The parliament repealed some of the Penal Laws but did not abolish them, and, following the forced recall of the liberal Lord Fitzwilliam in 1795 by conservatives, it was effectively abandoned as a vehicle for change by liberal elements who began to plan for armed rebellion. The resulting rebellion was crushed with vicious brutality, and the Act of Union of 1801 was passed partly in response to a perception that the bloodshed was provoked by the misrule of the Ascendancy.
[edit] Decline
The abolition of the Irish parliament was followed by economic decline in Ireland, and widespread emigration of the ruling class to the new centre of power in London which led to the phenomenon of the absentee landlord. The eventual arrival of Catholic Emancipation in 1829 meant that the Ascendancy now faced competition from prosperous Catholics in parliament and the various professions. The festering sense of native grievance was magnified by the horrors of the Potato Famine of 1845-52, the Ascendancy exposed as absentee landlords shipping food to England, protected by the extablishment they created, while the population starved.
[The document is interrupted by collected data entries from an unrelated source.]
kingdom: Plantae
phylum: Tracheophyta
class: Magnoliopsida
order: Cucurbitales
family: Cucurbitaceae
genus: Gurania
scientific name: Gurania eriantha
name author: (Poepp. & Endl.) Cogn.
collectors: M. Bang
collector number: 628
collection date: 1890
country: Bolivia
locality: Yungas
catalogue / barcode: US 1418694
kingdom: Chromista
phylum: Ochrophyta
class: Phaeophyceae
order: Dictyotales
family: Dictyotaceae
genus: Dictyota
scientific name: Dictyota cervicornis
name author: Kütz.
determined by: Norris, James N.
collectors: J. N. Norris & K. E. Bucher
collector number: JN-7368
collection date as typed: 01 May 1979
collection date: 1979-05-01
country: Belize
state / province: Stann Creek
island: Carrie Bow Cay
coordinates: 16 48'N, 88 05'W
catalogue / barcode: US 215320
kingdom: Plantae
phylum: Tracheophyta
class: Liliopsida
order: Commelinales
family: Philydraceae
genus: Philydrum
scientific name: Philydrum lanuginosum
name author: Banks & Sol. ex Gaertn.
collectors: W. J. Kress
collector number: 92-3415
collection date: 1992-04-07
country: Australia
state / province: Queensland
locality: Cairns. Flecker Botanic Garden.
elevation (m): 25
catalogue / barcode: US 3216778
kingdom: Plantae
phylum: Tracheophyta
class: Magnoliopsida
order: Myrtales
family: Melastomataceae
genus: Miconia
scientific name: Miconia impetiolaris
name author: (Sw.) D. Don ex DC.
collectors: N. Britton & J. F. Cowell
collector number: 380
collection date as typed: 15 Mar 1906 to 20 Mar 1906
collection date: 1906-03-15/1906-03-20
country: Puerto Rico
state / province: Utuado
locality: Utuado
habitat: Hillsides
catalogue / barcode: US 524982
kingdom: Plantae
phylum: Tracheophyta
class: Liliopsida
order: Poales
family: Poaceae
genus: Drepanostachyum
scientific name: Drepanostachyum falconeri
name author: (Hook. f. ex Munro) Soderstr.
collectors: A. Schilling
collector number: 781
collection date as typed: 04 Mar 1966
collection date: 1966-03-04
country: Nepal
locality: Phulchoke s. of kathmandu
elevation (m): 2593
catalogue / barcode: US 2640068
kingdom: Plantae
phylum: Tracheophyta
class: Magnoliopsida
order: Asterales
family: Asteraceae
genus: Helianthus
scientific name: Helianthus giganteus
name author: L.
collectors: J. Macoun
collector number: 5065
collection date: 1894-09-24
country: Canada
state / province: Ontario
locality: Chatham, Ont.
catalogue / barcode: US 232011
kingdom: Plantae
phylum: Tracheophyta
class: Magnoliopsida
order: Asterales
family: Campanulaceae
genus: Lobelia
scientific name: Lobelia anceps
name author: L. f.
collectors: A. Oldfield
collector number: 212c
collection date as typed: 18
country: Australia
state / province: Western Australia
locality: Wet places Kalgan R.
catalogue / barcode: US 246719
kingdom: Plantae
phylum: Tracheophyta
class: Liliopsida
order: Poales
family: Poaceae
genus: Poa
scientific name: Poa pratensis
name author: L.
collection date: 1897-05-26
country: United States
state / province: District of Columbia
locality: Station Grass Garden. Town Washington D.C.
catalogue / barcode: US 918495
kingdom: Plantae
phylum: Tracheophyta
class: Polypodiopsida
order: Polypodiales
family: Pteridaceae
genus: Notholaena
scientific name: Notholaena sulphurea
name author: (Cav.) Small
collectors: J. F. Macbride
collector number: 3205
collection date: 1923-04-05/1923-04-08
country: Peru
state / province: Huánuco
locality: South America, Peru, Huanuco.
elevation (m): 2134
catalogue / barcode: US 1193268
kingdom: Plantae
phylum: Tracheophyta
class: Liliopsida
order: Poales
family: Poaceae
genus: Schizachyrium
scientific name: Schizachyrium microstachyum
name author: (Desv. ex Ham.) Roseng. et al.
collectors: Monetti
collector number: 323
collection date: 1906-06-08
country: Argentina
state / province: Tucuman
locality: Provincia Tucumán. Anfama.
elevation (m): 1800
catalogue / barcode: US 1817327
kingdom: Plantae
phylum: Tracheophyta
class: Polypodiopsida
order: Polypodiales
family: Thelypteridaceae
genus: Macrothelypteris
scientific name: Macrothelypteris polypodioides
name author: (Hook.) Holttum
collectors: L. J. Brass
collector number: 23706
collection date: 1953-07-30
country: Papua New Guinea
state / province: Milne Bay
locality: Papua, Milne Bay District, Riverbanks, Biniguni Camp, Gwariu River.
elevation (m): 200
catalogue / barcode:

The economic position of many landowners became untenable as rents became noncollectable due to the emergence of secret and open societies such as the Land League, challenging the power of the landlords. Such agitation peaked during the Land War of the 1880s, which saw a mass mobilisation of tenant farmers against the landlord class. At around the same time, the political power of the Ascendancy passed to a largely Catholic and middle class Irish nationalist movement. As a consequence, the remnants of the Ascendancy were gradually displaced during the 19th and early 20th centuries through impoverishment, bankruptcy, the disestablishment of the Church of Ireland in 1869, and the Irish Land Acts, which allowed tenants to take ownership of the land.
During the Anglo-Irish War, many of the Loyalist landlords had their country homes burned down by the Irish Republican Army in retaliation for destruction of property by British forces. The burning of stately homes of the old landed class was stepped up by a vengeful Anti-Treaty IRA during the subsequent Irish Civil War (1922-23), who identified them with what they saw as the continuing domination of Britain over Ireland.
After the independence of most of Ireland in 1922, the Ascendancy lost real political influence and became a small, isolated minority in their own land. The Trade War with England between 1932-38 and resulting government intervention into the agricultural market wiped out any remaining economic clout held by the Ascendancy class.